[Saved entries]
____

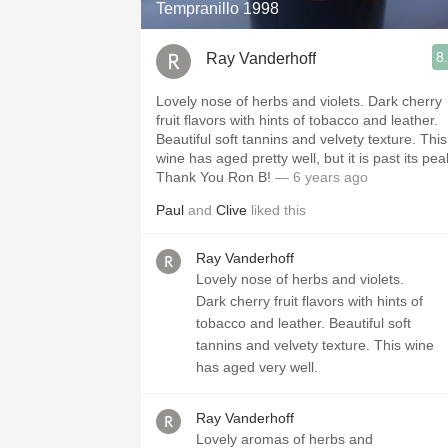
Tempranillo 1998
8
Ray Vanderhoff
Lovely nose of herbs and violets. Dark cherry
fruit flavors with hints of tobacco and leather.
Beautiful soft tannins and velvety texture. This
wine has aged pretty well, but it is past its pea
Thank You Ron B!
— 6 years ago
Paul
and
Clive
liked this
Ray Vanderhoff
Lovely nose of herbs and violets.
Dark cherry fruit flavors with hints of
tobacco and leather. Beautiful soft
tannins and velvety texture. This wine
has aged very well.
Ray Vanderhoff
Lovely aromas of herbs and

____

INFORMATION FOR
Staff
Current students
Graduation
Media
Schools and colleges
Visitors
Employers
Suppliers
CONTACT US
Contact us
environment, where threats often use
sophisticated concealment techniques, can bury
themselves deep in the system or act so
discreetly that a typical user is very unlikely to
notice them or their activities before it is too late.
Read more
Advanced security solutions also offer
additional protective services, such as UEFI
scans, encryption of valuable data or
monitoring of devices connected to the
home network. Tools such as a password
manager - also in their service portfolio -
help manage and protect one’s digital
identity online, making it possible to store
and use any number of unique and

____

--- Problem description ---
Rewrite the part of the items that opens with the line containing "Tempranillo 1998" and closes with the line containing "Lovely aromas of herbs and", swapping "velvety texture" for "silky texture" and leaving everything else unchanged.

--- Expected output ---
Tempranillo 1998
8
Ray Vanderhoff
Lovely nose of herbs and violets. Dark cherry
fruit flavors with hints of tobacco and leather.
Beautiful soft tannins and silky texture. This
wine has aged pretty well, but it is past its pea
Thank You Ron B!
— 6 years ago
Paul
and
Clive
liked this
Ray Vanderhoff
Lovely nose of herbs and violets.
Dark cherry fruit flavors with hints of
tobacco and leather. Beautiful soft
tannins and silky texture. This wine
has aged very well.
Ray Vanderhoff
Lovely aromas of herbs and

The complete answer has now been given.